To create stain resistant glass, a material called a photocatalyst is used. A photocatalyst is a coating that consists mainly of titanium dioxide. When titanium dioxide is exposed to sunlight, an oxidative decomposition reaction occurs and contaminants are removed. The oxidative decomposition reaction weakens the absorption of impurities to the point that it can be washed away by rain. Through this mechanism, glass can remain clean for long periods of time.
A method of manufacturing glass to be used as automotive cover glass is the float glass process. The float glass process is a method of forming glass by molten glass being poured over molten tin. The process is as follows.
- The raw materials for the glass are melted in a kiln at a high temperature of around 1600℃.
- The molten glass is poured over a float bath filled with molten tin.
- After the glass is cooled in a slow-cooling furnace, it undergoes pulling to adjust its thickness.
- The hardened glass is cut to the desired size.

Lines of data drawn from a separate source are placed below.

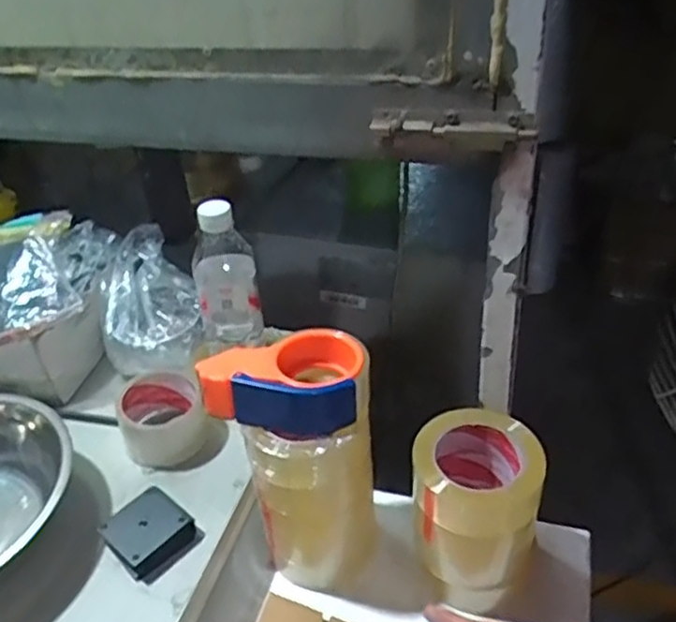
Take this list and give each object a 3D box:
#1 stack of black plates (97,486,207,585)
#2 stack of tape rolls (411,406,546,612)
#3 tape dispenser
[{"bbox_3d":[-0.174,0.206,0.628,0.071,0.029,0.070,23,44,33],"label":"stack of black plates"},{"bbox_3d":[0.130,0.181,0.640,0.112,0.157,0.118,4,37,12],"label":"stack of tape rolls"},{"bbox_3d":[-0.047,0.059,0.604,0.132,0.056,0.082,5,37,13],"label":"tape dispenser"}]

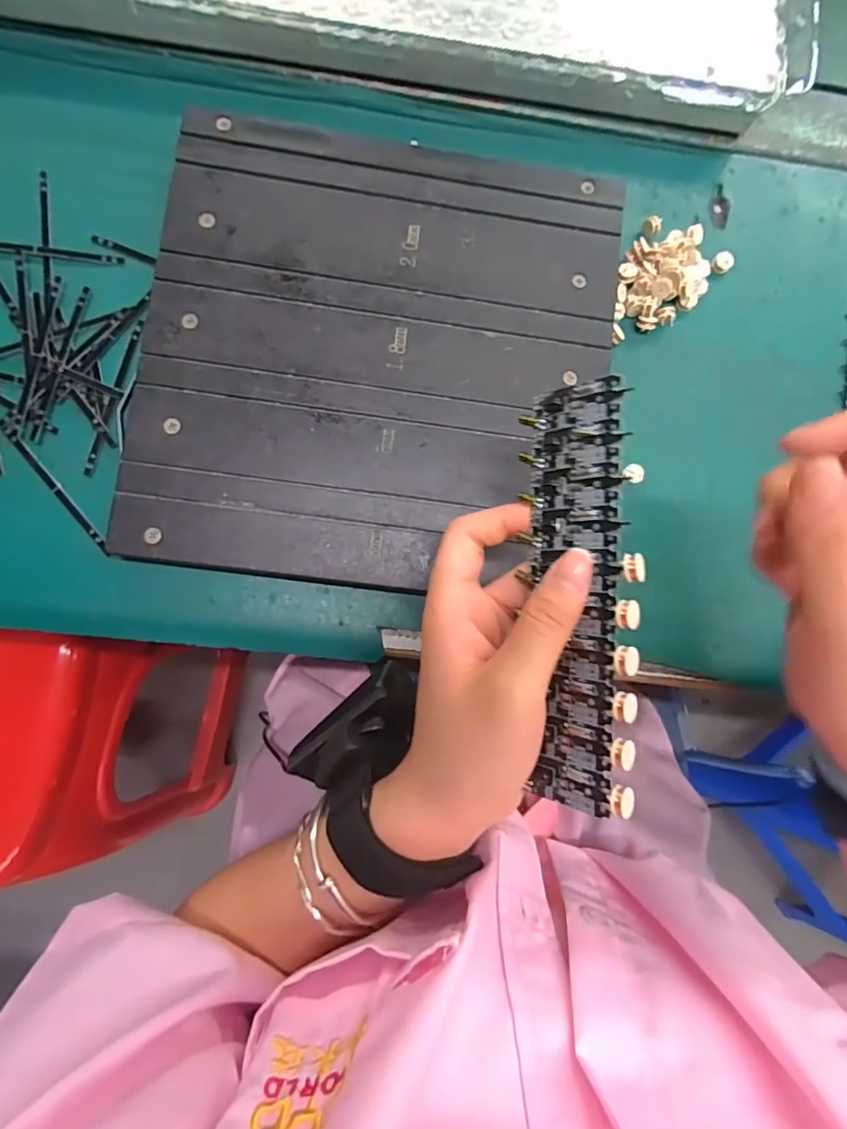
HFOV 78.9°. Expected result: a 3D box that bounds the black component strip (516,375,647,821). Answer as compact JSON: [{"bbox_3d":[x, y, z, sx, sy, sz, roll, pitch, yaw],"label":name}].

- The cut glass is inspected.
One of the advantages of the float glass process is that the price of glass manufactured this way can be kept down due to the fact that the production of great quantities of glass can be done at one time. In addition to that, the float glass process can also handle the manufacturing of glass in a wide range of thicknesses.

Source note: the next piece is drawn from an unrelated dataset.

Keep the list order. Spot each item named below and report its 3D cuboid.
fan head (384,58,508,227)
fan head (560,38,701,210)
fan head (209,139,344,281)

There are many types of glass used to produce automotive cover glass and each has its own characteristics. What follows are details about two of those types: aluminosilicate glass and soda lime glass.

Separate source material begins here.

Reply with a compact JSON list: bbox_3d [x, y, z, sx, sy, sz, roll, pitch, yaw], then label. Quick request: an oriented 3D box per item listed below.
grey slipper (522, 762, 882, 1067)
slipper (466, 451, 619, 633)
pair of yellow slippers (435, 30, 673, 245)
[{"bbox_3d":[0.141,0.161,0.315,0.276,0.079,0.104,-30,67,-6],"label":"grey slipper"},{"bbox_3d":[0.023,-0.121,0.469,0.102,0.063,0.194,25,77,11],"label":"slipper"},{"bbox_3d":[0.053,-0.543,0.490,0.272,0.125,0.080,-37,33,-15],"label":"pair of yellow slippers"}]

Aluminosilicate glass is a glass that is comprised mainly of silica (SiO₂) and aluminum oxide (Al₂O₃). An advantage of this type is that is more scratch resistant than soda lime glass, and has superior impact resistance. It is mainly used for smartphone cover glass.
Soda lime Glass
Soda lime glass is a glass that is comprised mainly of silicon dioxide (SiO₂), soda ash (Na₂O), and lime (CaO). Since it can be manufactured so cheaply, it is used mainly for applications such as windows, bottles, and glass tableware. It is necessary to use it with caution because it is weak to sudden temperature changes.
05/AGC's Automotive Display Glass
AGC offers protective cover glass for electronic devices that boasts outstanding strength as well as scratch resistance. The advantages and differences of both types of glass products are explained in detail. In addition to the following two types of glass as Automotive Display Glass, we handle a variety of glass materials according to customer needs.
Dragontrail® is a chemically strengthened special glass that was developed specifically to suit cover glass for smartphones, tablets, and other applications such as automotive displays. This glass has a flat shape, protected by a housing, and features resistance to cracks. Compared to conventional glass or plastics, it offers superior strength, abrasion resistance and touch feel. Dragontrail® is highly valued for being easy of view and even easier to operate in navigation or other automotive information display panels, and is already employed in many vehicles.
Dragontrail® Pro is a cover glass that achieves approximately 1.5x the strength of surface compression stress of Dragontrail®. The best feature of this glass is that it has the capability to be curved to fit the form factor of modern smartphones, while still being stronger than conventional products.